Johnson is a scholar of the history of New Paltz. Johnson has been working at the Elting Library for 25 years, specifically in the Haviland-Heidgerd Historical Collection (HHHC), a place she lovingly refers to as “New Paltz’s attic.”
The HHHC, has proved to be a valuable resource for Johnson when she wrote “New Paltz Revisited,” a 128-page photo spread released on Monday, Sept. 27.
“I know where to look to find out about it,” said Johnson, referring to information pertaining to her book.
Johnson has a real history in this town. Having lived in the same house in New Paltz all her life, Johnson said that it is a town she will always know as home. Having grown up here, Johnson feels that it’s important for her and other New Paltz residents to know the history of the town.
In her book, Johnson includes a fair amount of information about SUNY New Paltz.

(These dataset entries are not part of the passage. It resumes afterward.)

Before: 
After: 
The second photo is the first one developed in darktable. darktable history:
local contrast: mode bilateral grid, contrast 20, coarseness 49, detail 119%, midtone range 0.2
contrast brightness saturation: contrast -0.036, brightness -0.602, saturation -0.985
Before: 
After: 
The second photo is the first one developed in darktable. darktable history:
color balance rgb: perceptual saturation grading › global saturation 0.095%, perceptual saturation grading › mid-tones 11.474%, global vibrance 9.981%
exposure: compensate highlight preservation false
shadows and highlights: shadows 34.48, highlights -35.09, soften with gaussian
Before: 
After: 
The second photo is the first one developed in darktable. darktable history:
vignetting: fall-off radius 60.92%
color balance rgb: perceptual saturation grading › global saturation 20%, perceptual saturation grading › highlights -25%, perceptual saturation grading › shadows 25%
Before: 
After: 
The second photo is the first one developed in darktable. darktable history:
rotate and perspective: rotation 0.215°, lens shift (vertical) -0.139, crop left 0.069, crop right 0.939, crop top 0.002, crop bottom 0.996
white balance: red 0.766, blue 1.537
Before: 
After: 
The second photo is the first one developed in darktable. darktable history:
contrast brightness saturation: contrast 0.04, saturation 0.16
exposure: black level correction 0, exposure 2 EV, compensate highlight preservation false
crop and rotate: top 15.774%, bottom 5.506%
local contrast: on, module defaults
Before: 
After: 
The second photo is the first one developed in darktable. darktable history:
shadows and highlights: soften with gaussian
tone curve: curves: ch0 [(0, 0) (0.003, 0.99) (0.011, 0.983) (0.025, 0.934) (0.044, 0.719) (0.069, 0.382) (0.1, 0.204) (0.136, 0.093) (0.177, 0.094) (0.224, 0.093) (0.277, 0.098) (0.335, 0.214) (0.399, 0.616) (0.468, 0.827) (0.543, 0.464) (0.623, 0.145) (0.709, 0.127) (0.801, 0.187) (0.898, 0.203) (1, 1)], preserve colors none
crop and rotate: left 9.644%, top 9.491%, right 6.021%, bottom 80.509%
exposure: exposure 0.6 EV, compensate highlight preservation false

“The college is an important part of the book,” she said, “since it’s an important part of the community.”
Johnson’s love for New Paltz was a contributing factor to her writing the book. Her primary intentions, however, serve a much deeper role than just demonstrating her admiration for the town.
Her inspiration for writing the book was twofold. She said her love for the history of New Paltz is a passion that she wants to share with the community. She hopes that her book will help people learn more about New Paltz, and the rich heritage behind it.
Johnson said when people read a book about someone who lived in New Paltz, they become interested when they can see the house that person lived in.
In addition to this passion for New Paltz, Johnson said she hopes to ignite a desire in people to question and challenge the world around them. She hopes that though her book provides many answers and that it will also leave people with just as many questions.
Johnson’s love for the town is less for its aesthetic appeal, and more for its rich history.
When asked what she loves about the town, other than its history, Johnson laughed and said, “I have to think about that.” She sat for a while, looking down at the table, as though the question posed a large challenge for her.
Though her book signing already occurred at the library, Johnson promised to sign any copies people bring in. So come by the library, and get your book signed. Though be prepared, for you may leave with more questions then when you had entered.